NASCAR accused of racial discrimination in $500M lawsuit

A Georgia man has filed a $500 million race discrimination lawsuit against NASCAR and its race teams, claiming his attempts to make NASCAR more racially diverse were rebuffed by the sanctioning body.

Terrance Cox III, who operated Diversity Motorsports Racing and who founded a group to protest what it views as injustices of NASCAR by sponsors and team owners toward the minority community, filed the lawsuit Friday in U.S. District Court in New York.

Cox claims that NASCAR, racetrack operator International Speedway Corp. and its race teams have not made any efforts to have corporate sponsors support an African-American team. That lack of corporate sponsors is an "almost insurmountable obstacle to the integration of NASCAR," according to the lawsuit.

According to the complaint, Cox's potential sponsors were encouraged by NASCAR to not work with him but instead associate themselves with Dale Earnhardt Jr. and Tony Stewart. It also refused to promote various programs Cox created to help make NASCAR more diverse, the lawsuit stated, and that his efforts to work with the NASCAR Drive for Diversity program were ignored.

In one allegation, Cox said that he talked with media personality Steve Harvey about creating "Steve Harvey Races 4 Education" and NASCAR ruined the potential deal by telling Harvey it would not sanction any race team associated with Cox.

Cox claims that NASCAR and its teams have "engaged in unlawful intentional racial discrimination by refusing to sanction African-American owned racing teams ... and by refusing to hire African-American drivers for its racing teams."

In a statement, NASCAR defended its Drive for Diversity program -- which has been in place since 2004 -- and said it will fight the lawsuit.

"NASCAR embraces all individuals interested and involved in our sport, whether as partners, fans, competitors or employees, and there is no merit to this lawsuit," the statement said. "NASCAR has a long-standing history of investing in diversity efforts including the NASCAR Drive for Diversity, NASCAR Diversity Internship and NASCAR Diversity Pit Crew Development programs. ... We stand behind our actions, and will not let a publicity-seeking legal action deter us from our mission.

"NASCAR not only will defend our organization against these meritless allegations, but we will be asserting our own claims against Mr.
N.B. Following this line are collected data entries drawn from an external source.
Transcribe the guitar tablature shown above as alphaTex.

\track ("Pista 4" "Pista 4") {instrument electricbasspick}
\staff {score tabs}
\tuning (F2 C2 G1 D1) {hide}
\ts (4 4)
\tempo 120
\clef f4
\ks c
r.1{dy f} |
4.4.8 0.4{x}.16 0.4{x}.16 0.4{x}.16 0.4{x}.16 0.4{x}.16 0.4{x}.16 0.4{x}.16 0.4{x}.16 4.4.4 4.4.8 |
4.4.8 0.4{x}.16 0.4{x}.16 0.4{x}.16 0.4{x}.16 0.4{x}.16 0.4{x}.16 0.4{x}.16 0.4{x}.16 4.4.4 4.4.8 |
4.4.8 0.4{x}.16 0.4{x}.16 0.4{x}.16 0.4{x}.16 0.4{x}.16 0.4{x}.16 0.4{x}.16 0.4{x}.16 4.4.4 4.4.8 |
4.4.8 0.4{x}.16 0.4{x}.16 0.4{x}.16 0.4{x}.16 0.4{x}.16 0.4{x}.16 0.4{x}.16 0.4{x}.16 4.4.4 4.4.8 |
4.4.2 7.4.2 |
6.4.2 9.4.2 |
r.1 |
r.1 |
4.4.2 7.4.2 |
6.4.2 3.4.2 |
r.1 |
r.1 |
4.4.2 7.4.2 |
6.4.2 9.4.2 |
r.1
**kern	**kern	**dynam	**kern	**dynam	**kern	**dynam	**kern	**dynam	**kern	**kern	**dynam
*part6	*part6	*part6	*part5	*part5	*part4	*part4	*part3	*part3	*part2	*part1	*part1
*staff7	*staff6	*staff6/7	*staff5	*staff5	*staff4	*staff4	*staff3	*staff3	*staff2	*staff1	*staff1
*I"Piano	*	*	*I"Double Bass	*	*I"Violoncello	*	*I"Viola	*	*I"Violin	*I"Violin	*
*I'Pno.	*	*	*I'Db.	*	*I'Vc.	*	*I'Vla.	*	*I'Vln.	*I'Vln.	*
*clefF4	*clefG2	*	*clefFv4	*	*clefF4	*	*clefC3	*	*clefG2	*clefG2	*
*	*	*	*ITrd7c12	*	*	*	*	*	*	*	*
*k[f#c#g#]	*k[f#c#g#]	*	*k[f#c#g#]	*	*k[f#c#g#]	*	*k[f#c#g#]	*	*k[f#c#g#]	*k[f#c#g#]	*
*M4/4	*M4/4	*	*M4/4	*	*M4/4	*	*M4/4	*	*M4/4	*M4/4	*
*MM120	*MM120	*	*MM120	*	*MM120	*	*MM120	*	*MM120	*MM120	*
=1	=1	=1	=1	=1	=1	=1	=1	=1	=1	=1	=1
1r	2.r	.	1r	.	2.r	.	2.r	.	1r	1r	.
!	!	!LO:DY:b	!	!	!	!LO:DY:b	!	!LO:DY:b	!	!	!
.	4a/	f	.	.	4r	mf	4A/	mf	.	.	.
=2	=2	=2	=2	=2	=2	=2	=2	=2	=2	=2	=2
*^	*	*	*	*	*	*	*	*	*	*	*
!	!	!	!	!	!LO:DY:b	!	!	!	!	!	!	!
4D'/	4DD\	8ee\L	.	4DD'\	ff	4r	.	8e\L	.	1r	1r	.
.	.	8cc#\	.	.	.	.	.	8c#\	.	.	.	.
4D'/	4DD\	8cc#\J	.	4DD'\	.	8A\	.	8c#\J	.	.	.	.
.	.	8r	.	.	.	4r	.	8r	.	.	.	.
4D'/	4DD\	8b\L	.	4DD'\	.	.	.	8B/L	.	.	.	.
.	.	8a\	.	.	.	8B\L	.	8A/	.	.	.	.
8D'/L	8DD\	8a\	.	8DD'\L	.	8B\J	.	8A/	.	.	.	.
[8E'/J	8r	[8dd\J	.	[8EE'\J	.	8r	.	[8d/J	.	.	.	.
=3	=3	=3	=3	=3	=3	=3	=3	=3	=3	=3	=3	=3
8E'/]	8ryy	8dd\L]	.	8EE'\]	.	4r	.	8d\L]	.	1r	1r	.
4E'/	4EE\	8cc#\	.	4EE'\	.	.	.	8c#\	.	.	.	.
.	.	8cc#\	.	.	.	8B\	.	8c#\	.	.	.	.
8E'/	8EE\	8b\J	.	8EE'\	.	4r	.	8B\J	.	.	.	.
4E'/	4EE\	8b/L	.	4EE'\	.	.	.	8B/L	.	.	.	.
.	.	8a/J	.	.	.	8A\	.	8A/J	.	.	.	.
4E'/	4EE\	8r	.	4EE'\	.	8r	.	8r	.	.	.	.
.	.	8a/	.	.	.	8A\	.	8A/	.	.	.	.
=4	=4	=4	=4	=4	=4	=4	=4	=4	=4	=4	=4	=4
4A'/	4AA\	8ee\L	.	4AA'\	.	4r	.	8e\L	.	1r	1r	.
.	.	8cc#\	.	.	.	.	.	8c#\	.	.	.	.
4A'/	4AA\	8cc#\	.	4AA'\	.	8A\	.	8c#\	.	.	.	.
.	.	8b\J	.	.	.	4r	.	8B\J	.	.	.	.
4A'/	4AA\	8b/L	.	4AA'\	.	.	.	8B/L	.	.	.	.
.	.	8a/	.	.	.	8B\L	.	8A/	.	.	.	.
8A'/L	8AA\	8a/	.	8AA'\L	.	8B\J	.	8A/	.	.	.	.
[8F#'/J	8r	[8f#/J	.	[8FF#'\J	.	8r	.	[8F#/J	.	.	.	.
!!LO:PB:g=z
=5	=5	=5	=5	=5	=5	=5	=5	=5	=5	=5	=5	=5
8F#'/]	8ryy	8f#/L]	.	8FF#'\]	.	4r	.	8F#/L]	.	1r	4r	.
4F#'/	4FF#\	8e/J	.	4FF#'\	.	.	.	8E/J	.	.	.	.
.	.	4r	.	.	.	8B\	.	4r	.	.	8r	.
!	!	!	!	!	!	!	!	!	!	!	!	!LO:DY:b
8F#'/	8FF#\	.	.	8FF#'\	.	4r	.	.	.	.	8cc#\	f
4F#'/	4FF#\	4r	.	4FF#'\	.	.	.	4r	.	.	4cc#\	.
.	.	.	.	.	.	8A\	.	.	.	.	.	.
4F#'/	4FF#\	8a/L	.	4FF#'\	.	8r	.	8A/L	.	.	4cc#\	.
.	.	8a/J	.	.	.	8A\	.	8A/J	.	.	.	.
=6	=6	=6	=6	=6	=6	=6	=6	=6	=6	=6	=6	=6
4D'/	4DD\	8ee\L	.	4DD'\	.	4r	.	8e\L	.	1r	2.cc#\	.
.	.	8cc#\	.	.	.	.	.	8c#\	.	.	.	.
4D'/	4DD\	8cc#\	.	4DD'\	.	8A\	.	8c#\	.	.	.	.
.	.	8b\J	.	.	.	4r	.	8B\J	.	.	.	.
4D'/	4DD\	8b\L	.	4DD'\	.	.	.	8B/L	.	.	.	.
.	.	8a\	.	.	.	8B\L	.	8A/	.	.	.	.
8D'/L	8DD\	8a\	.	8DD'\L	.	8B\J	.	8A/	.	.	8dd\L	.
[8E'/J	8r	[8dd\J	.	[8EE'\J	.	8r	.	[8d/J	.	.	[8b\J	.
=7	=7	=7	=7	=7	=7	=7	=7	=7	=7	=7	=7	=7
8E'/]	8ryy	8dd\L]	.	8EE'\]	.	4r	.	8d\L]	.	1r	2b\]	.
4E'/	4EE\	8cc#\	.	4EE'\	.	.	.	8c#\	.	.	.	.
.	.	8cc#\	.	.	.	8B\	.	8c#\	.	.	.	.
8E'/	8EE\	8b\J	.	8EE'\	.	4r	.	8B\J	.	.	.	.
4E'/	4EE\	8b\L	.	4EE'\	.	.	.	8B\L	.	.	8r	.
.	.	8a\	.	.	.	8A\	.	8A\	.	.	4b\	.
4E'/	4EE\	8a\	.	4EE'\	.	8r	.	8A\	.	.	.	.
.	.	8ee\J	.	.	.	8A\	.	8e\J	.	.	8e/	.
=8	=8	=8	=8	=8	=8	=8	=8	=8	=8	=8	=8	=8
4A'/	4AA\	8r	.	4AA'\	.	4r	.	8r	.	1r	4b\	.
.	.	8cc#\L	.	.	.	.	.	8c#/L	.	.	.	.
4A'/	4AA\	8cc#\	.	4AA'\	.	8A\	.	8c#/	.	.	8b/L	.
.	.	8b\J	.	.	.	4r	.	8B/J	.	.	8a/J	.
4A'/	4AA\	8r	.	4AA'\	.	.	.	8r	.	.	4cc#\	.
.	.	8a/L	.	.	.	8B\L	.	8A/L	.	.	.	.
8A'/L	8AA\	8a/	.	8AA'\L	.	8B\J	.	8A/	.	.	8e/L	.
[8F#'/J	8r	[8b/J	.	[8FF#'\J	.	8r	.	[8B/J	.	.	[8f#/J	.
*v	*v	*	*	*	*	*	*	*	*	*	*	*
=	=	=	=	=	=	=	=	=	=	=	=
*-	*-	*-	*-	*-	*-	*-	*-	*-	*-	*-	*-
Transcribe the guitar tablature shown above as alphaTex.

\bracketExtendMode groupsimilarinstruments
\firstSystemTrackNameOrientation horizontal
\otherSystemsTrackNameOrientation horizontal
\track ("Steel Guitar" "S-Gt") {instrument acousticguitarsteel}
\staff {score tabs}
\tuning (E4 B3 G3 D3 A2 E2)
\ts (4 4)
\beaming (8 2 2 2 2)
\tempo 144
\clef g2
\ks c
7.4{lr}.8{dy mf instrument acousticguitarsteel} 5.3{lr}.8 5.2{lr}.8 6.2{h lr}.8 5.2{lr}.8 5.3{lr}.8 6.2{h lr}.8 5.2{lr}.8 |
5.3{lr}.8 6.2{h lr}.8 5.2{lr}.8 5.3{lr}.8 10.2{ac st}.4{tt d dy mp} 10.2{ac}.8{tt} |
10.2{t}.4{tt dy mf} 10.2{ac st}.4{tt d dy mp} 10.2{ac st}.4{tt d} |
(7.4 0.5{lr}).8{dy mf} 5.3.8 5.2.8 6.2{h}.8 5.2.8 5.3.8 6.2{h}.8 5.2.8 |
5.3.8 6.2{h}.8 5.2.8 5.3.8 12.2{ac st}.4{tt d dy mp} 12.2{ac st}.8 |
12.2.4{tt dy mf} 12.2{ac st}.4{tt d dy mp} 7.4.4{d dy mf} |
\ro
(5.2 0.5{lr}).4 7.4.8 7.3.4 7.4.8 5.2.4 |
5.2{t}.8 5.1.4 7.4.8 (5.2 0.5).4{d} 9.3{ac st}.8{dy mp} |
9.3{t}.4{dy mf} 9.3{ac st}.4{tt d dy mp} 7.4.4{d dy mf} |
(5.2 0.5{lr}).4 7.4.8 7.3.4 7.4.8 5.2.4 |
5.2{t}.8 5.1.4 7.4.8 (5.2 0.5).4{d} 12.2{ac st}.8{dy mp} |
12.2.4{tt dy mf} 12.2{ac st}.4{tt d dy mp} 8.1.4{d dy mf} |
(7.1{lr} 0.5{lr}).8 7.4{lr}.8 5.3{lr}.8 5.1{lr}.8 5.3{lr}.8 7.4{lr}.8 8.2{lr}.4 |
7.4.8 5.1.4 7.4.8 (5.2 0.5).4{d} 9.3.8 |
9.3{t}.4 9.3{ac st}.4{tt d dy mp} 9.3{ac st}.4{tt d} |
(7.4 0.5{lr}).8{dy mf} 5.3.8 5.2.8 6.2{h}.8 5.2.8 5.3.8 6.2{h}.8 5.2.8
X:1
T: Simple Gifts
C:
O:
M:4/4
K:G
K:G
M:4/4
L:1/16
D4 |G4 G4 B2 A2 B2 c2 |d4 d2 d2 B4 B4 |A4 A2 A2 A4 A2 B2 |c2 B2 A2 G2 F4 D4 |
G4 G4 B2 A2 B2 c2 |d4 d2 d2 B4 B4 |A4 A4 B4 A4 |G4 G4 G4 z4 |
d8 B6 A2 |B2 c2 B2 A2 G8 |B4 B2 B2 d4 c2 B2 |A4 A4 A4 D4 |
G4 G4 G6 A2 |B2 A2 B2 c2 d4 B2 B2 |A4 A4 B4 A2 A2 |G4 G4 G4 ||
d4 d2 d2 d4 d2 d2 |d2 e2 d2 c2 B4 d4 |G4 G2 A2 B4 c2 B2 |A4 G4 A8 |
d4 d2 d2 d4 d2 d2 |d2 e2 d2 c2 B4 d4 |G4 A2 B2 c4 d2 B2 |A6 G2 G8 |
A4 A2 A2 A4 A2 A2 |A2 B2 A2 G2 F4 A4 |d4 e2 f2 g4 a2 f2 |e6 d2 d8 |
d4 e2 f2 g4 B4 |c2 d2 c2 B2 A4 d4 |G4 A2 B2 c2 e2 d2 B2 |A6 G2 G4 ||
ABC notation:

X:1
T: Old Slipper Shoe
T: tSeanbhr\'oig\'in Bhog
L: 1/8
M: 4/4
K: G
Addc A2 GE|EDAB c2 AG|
Cox for his defamatory actions."

Cox also is founder of the Minority Youth Matters Movement, whose website lists its mission as to "enlighten the American public, the corporate sponsors, NASCAR teams, and owners on the disproportion of sponsorship dollars dedicated to minority NASCAR teams, employment, educational programs and opportunities to race in all series." It has issued news releases about possible protests at NASCAR events and tweets often alleging racism in NASCAR.

"We established these [diversity] programs to create opportunities for women and minorities, and embrace people of all backgrounds, within the industry," NASCAR said in its statement. "Diversity both on and off the track continues to be a top priority for NASCAR and its stakeholders."

NASCAR has one full-time African-American driver in its three national series -- Roush Fenway Racing driver Darrell Wallace Jr., who competes in the Xfinity Series. Its national series team ownership includes JTG Daugherty Racing co-owner Brad Daugherty (an ESPN basketball analyst) and Xfinity Series team owner Victor Obaika.